▶ **Supplied material**:
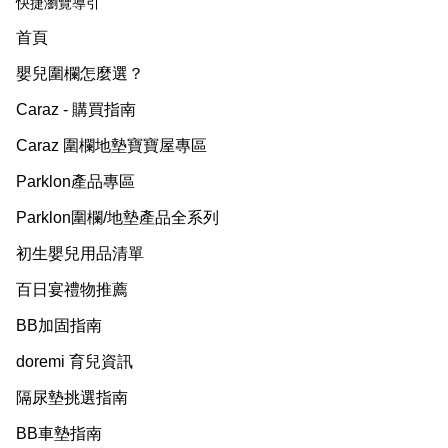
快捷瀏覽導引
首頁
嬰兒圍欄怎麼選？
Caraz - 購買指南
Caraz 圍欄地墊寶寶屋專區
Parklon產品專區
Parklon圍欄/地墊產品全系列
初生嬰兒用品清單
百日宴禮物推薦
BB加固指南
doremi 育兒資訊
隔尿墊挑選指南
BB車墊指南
...
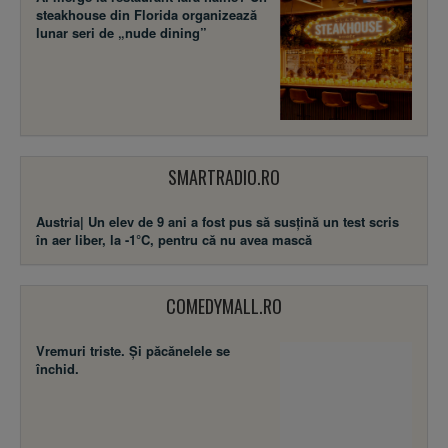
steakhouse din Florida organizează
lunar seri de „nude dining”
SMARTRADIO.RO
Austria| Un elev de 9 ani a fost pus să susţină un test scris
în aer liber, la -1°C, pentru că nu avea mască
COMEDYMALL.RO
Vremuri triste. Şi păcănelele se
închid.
...
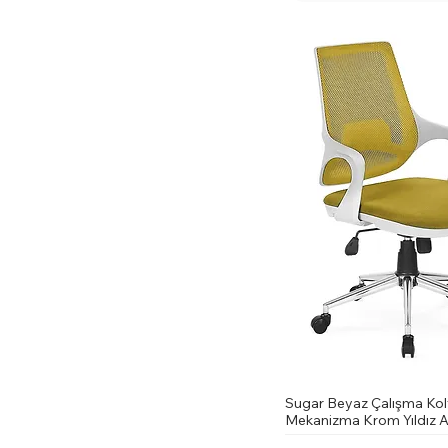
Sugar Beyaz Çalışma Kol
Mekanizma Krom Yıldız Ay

▶ **Job**:
Format the lines from the one containing "Sugar Beyaz Çalışma Kol" through the one containing "Mekanizma Krom Yıldız Ay", inclusive, as a Markdown table with the columns "Number" and "Entry", skipping any blank lines.

▶ **Exercise result**:
| Number | Entry |
|---|---|
| 1 | Sugar Beyaz Çalışma Kol |
| 2 | Mekanizma Krom Yıldız Ay |